Self-proclaimed “interim president” Juan Guaido had called on his followers to create a “human wave” and bring the “avalanche” of humanitarian aid across the borders from Brazil and Colombia on Saturday. He’d crossed into Colombia unmolested the day before, to attend a concert extravaganza in support of regime change and organized by British mogul Richard Branson. Rather than lead the charge across the bridges himself, however, Guaido was nowhere to be seen on Saturday afternoon, RT correspondent Dan Cohen reported from Cucuta, Colombia.
Rocks, fire & tear gas
Opposition supporters clashed with Venezuelan border security forces in several hotspots on Saturday, pelting police officers with rocks and setting tires on fire. In one instance, protesters ripped up a tree and used it as a battering ram against Venezuelan police vehicles.
While the Tienditas bridge – featured in a lot of Western media reports about the tensions on the Venezuela-Colombia border, but never opened for traffic – remained calm, there were several incidents at the other two bridges in the area, and police had to use tear gas on several occasions.
Another shocking incident happened at Simon Bolivar Bridge, where three apparent defectors who the government in Caracas called ‘terrorists,’ hijacked armored carrier vehicles and rammed through the border posts into Colombia, injuring several people with total disregard for civilian lives.

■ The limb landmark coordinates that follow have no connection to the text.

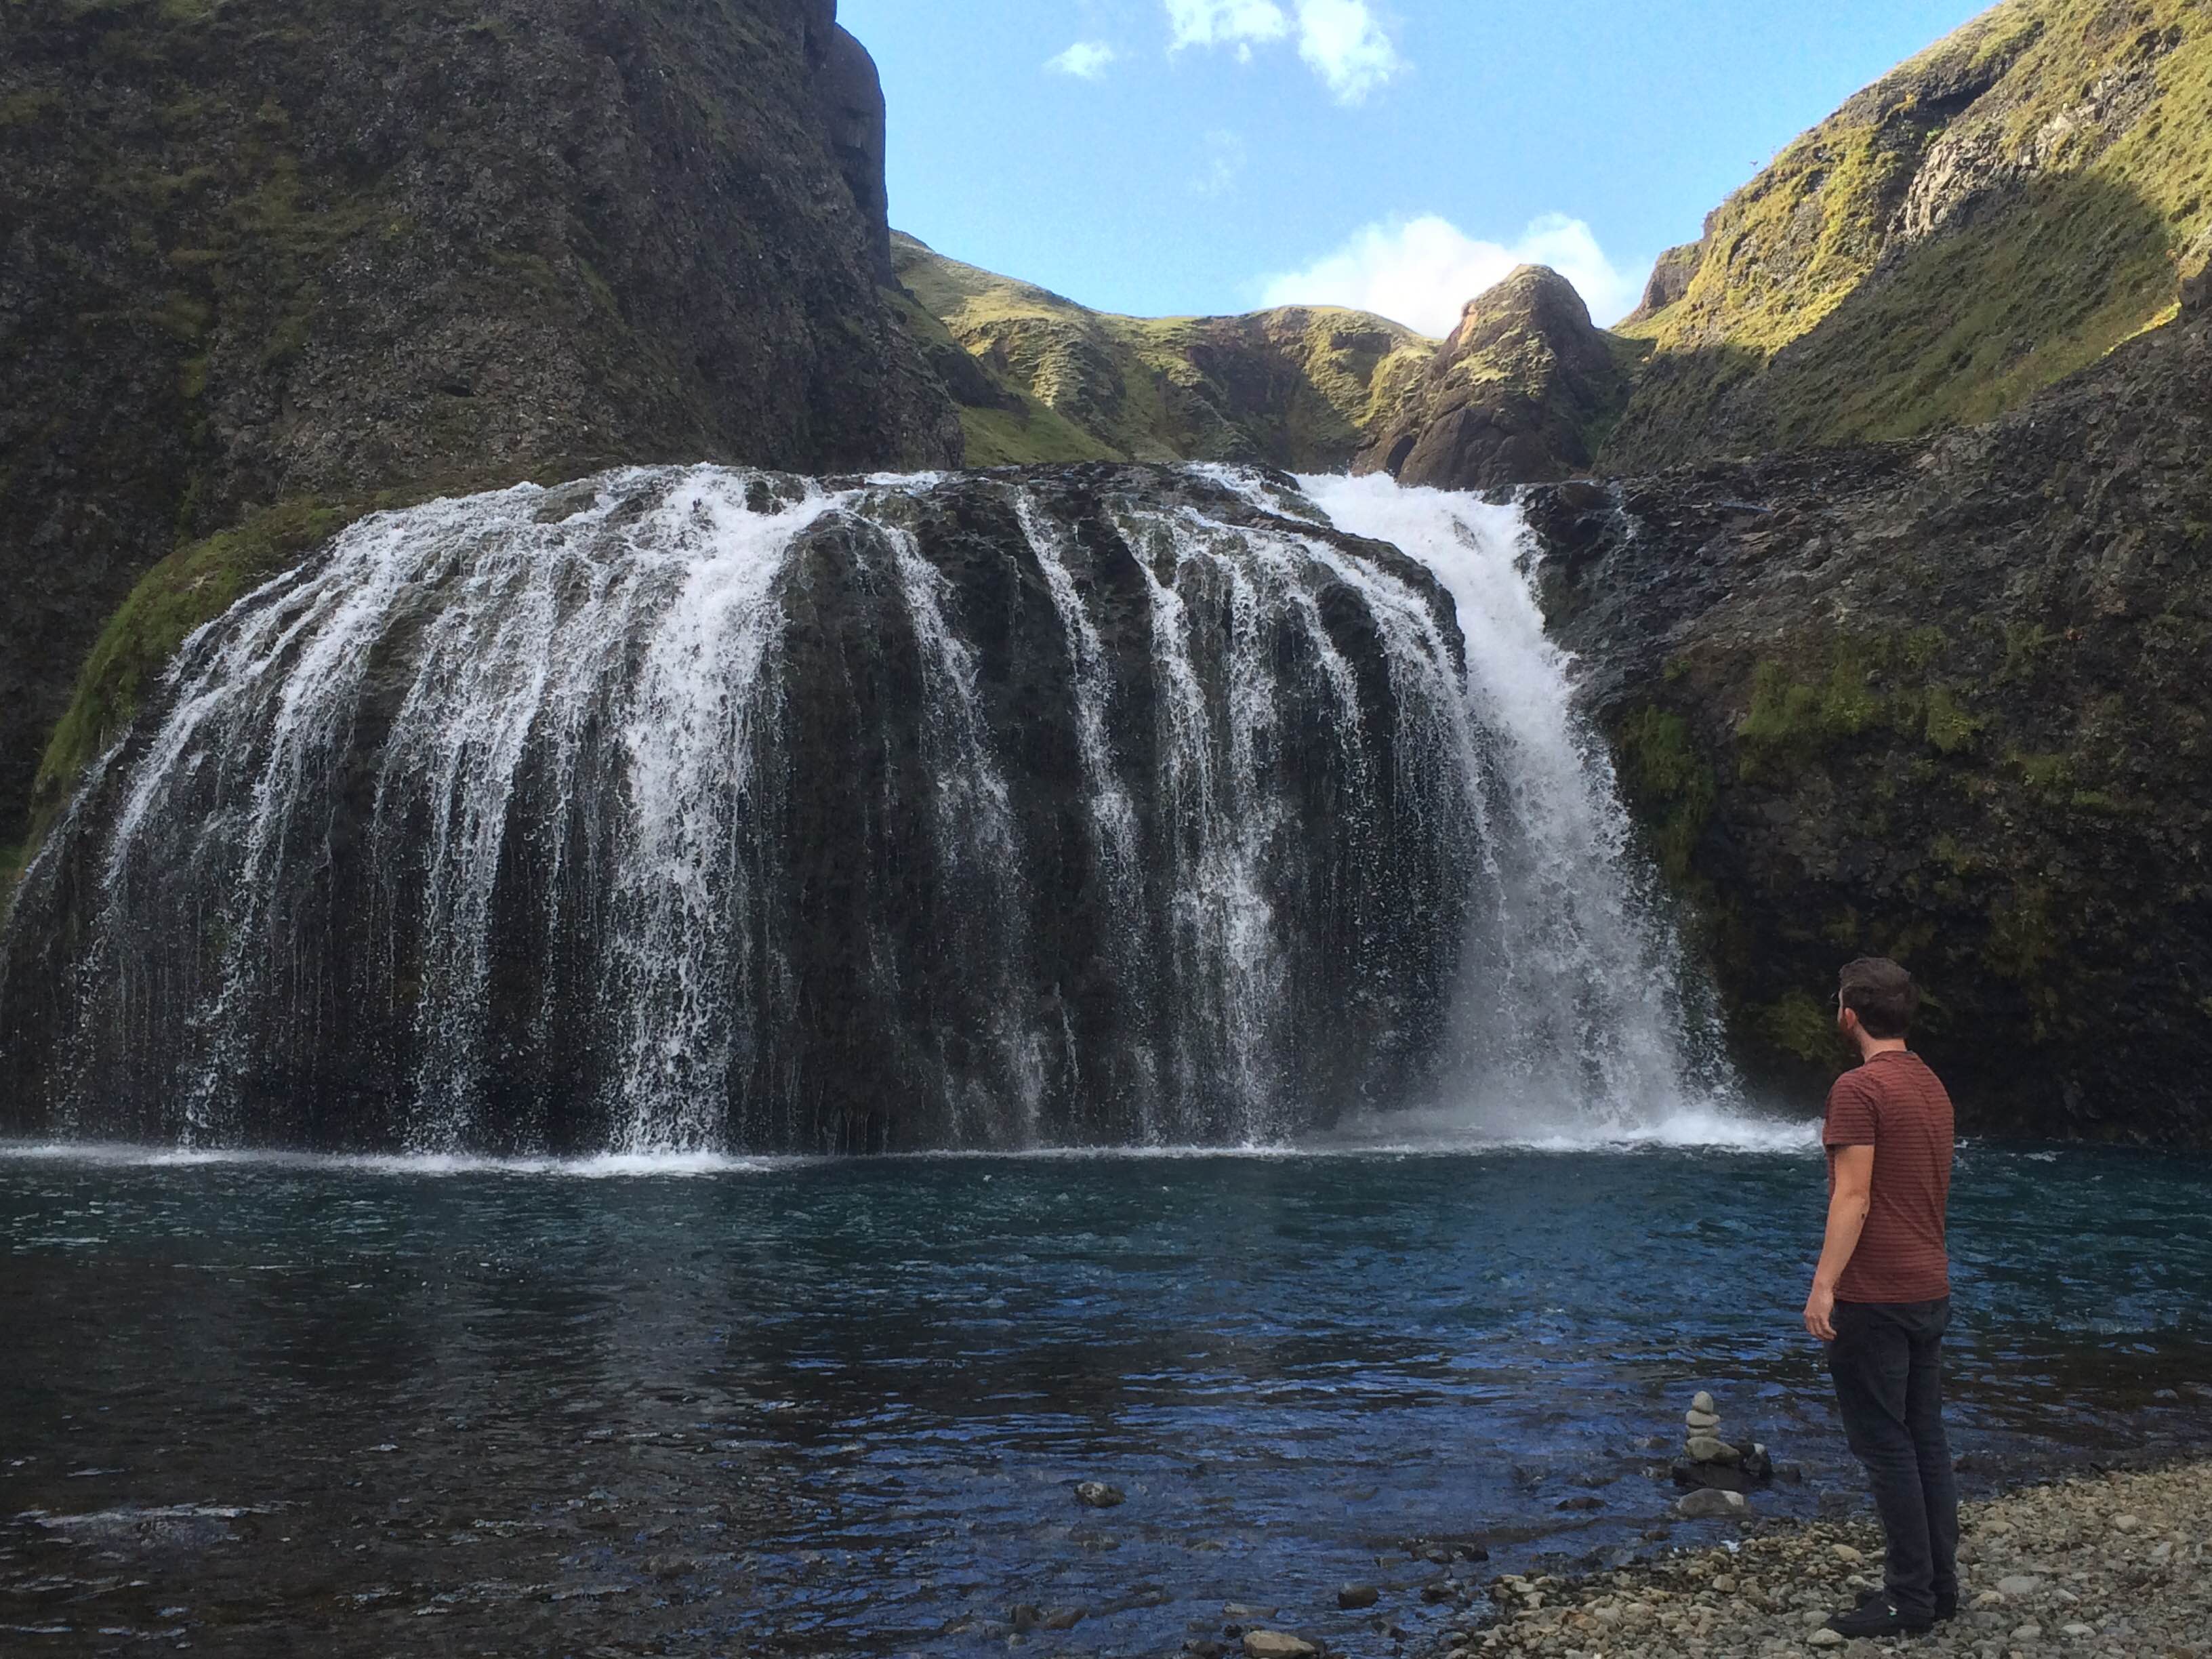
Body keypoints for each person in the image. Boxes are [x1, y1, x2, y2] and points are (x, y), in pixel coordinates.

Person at [1801, 956, 1958, 1638]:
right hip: (1929, 1286)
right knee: (1925, 1440)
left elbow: (1854, 1196)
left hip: (1875, 1293)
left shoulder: (1857, 1089)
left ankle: (1907, 1600)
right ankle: (1937, 1588)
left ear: (1850, 1014)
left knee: (1885, 1446)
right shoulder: (1930, 1083)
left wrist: (1825, 1284)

With the military mostly maintaining loyalty to the Maduro government, only some 60 servicemen, including a number of officers, have defected so far – a rate that displeases both the opposition and officials in Washington.
Fake Red Cross & torched aid trucks
At least one truck attempting to get into Venezuela was set on fire, apparently before it could cross the border. Opposition activists circulated a photograph of the burning vehicle on the Francisco de Paula Santander bridge, though it was not clear who torched it and whether is was done deliberately or happened accidentally.
Meanwhile the world’s largest international aid organization has demanded that “unaffiliated” activists at the Venezuela-Colombia border not use their insignia, as it risks “jeopardizing our neutrality, impartiality & independence,” the International Federation of Red Cross and Red Crescent Societies said.